Jets and outflows of massive protostars - From cloud collapse to jet launching and cloud dispersal (1811.07009v1)

Abstract: In a comprehensive convergence study, we investigate the computational conditions necessary to resolve disk formation and jet-launching processes, and analyze possible caveats. We explore the magneto-hydrodynamic (MHD) processes of the collapse of massive prestellar cores in detail, including an analysis of the forces involved and their temporal evolution for up to two free-fall times. We conduct MHD simulations, combining nonideal MHD, self-gravity, and very high resolutions as they have never been achieved before. Our setup includes a 100 Msol cloud core that collapses under its own self-gravity to self-consistently form a dense disk structure and launch tightly collimated magneto-centrifugal jets and wide-angle winds. Our high-resolution simulations can resolve a magneto-centrifugal jet and a magnetic pressure-driven outflow, separately. The nature of the outflows depends critically on spatial resolution. Only high-resolution simulations are able to differentiate a magneto-centrifugally launched, highly collimated jet from a slow wide-angle magnetic-pressure-driven tower flow.

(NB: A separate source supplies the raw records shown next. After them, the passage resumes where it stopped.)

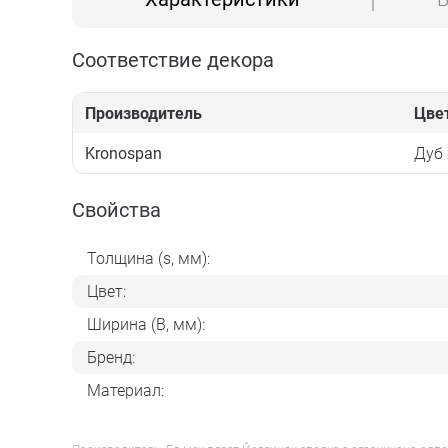
Соответствие декора
Производитель
Цве
Kronospan
Дуб 
Свойства
Толщина (s, мм):
Цвет:
Ширина (B, мм):
Бренд:
Материал:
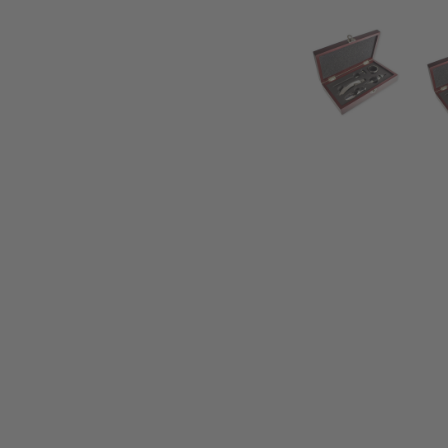
Sommelier-Set in edler Holzschachtel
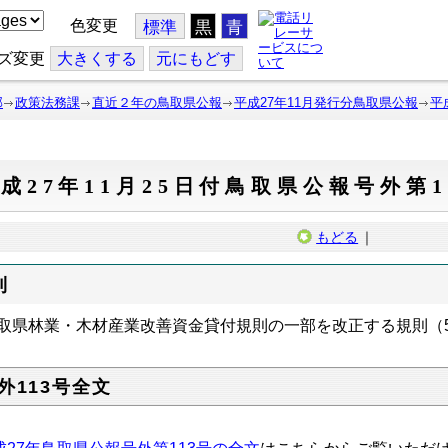
色変更
標準
黒
青
ズ変更
大
きくする
元
にもどす
部
政策法務課
直近２年の鳥取県公報
平成27年11月発行分鳥取県公報
平
成27年11月25日付鳥取県公報号外第1
もどる
｜
則
鳥取県林業・木材産業改善資金貸付規則の一部を改正する規則（
外113号全文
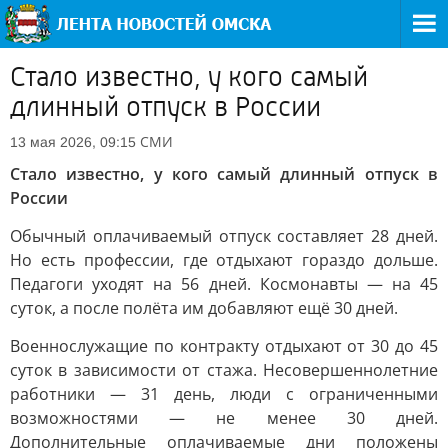
Стало известно, у кого самый
длинный отпуск в России
СМИ
13 мая 2026, 09:15
Стало известно, у кого самый длинный отпуск в
России
Обычный оплачиваемый отпуск составляет 28 дней.
Но есть профессии, где отдыхают гораздо дольше.
Педагоги уходят на 56 дней. Космонавты — на 45
суток, а после полёта им добавляют ещё 30 дней.
Военнослужащие по контракту отдыхают от 30 до 45
суток в зависимости от стажа. Несовершеннолетние
работники — 31 день, люди с ограниченными
возможностями — не менее 30 дней.
Дополнительные оплачиваемые дни положены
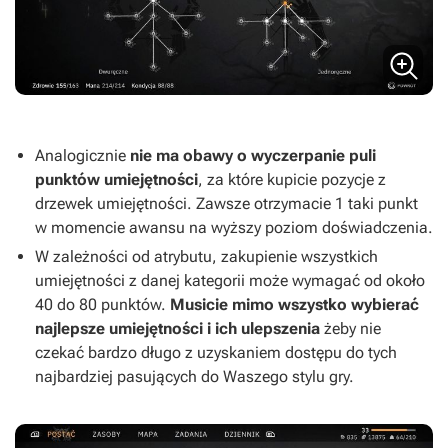
Analogicznie
nie ma obawy o wyczerpanie puli
punktów umiejętności
, za które kupicie pozycje z
drzewek umiejętności. Zawsze otrzymacie 1 taki punkt
w momencie awansu na wyższy poziom doświadczenia.
W zależności od atrybutu, zakupienie wszystkich
umiejętności z danej kategorii może wymagać od około
40 do 80 punktów.
Musicie mimo wszystko wybierać
najlepsze umiejętności i ich ulepszenia
żeby nie
czekać bardzo długo z uzyskaniem dostępu do tych
najbardziej pasujących do Waszego stylu gry.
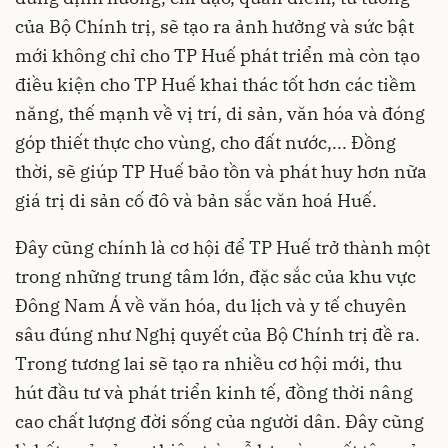
của Bộ Chính trị, sẽ tạo ra ảnh hưởng và sức bật
mới không chỉ cho TP Huế phát triển mà còn tạo
điều kiện cho TP Huế khai thác tốt hơn các tiềm
năng, thế mạnh về vị trí, di sản, văn hóa và đóng
góp thiết thực cho vùng, cho đất nước,... Đồng
thời, sẽ giúp TP Huế bảo tồn và phát huy hơn nữa
giá trị di sản cố đô và bản sắc văn hoá Huế.
Đây cũng chính là cơ hội để TP Huế trở thành một
trong những trung tâm lớn, đặc sắc của khu vực
Đông Nam Á về văn hóa, du lịch và y tế chuyên
sâu đúng như Nghị quyết của Bộ Chính trị đề ra.
Trong tương lai sẽ tạo ra nhiều cơ hội mới, thu
hút đầu tư và phát triển kinh tế, đồng thời nâng
cao chất lượng đời sống của người dân. Đây cũng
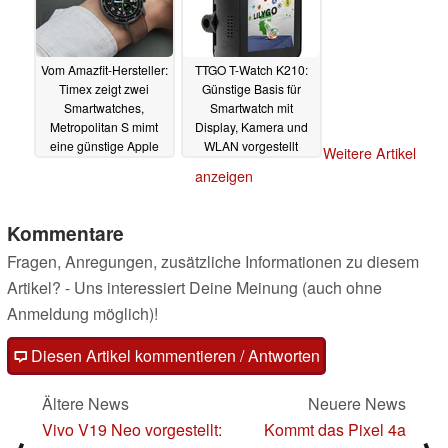
Vom Amazfit-Hersteller:
TTGO T-Watch K210:
Timex zeigt zwei
Günstige Basis für
Smartwatches,
Smartwatch mit
Metropolitan S mimt
Display, Kamera und
eine günstige Apple
WLAN vorgestellt
Weitere Artikel
Watch
05.06.2020
03.06.2020
anzeigen
Kommentare
Fragen, Anregungen, zusätzliche Informationen zu diesem
Artikel? - Uns interessiert Deine Meinung (auch ohne
Anmeldung möglich)!
Diesen Artikel kommentieren / Antworten
Ältere News
Neuere News
Vivo V19 Neo vorgestellt:
Kommt das Pixel 4a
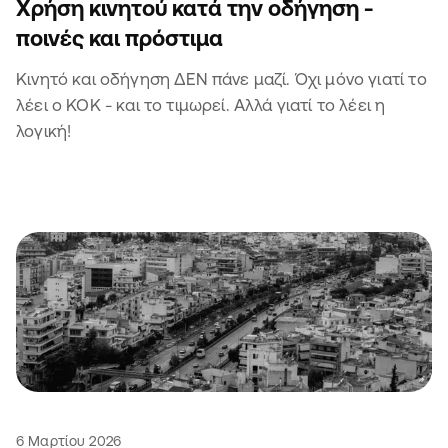
Χρήση κινητού κατά την οδήγηση -
ποινές και πρόστιμα
Κινητό και οδήγηση ΔΕΝ πάνε μαζί. Όχι μόνο γιατί το
λέει ο ΚΟΚ - και το τιμωρεί. Αλλά γιατί το λέει η
λογική!
6 Μαρτίου 2026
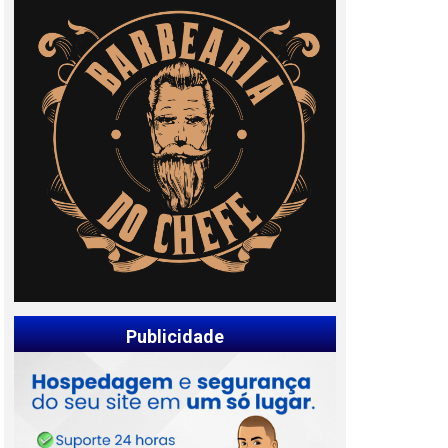
Publicidade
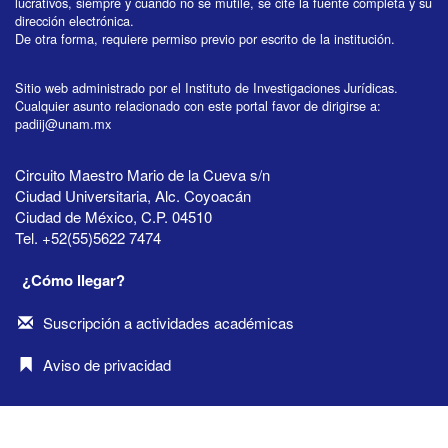
lucrativos, siempre y cuando no se mutile, se cite la fuente completa y su
dirección electrónica.
De otra forma, requiere permiso previo por escrito de la institución.
Sitio web administrado por el Instituto de Investigaciones Jurídicas.
Cualquier asunto relacionado con este portal favor de dirigirse a:
padiij@unam.mx
Circuito Maestro Mario de la Cueva s/n
Ciudad Universitaria, Alc. Coyoacán
Ciudad de México, C.P. 04510
Tel. +52(55)5622 7474
¿Cómo llegar?
Suscripción a actividades académicas
Aviso de privacidad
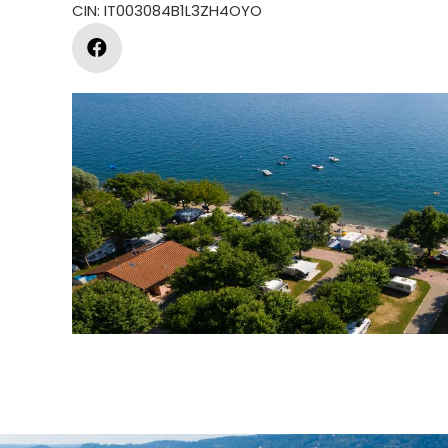
CIN: IT003084B1L3ZH4OYO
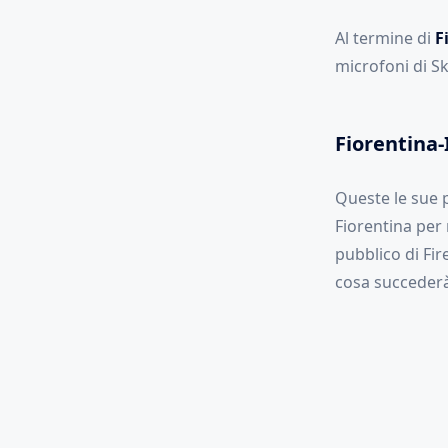
Al termine di
F
microfoni di Sk
Fiorentina-I
Queste le sue p
Fiorentina per
pubblico di Fi
cosa succederà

Of these two outflow components, the tower flow dominates angular-momentum transport. The mass outflow rate is dominated by the entrained material from the interaction of the jet with the stellar environment and only part of the ejected medium is directly launched from the accretion disk. A tower flow can only develop to its full extent when much of the original envelope has already dispersed. Taking into account both the mass launched from the surface of the disk and the entrained material from the envelope, we find an ejection-to-accretion efficiency of 10%. Nonideal MHD is required to form centrifugally supported accretion disks and the disk size is strongly dependent on spatial resolution.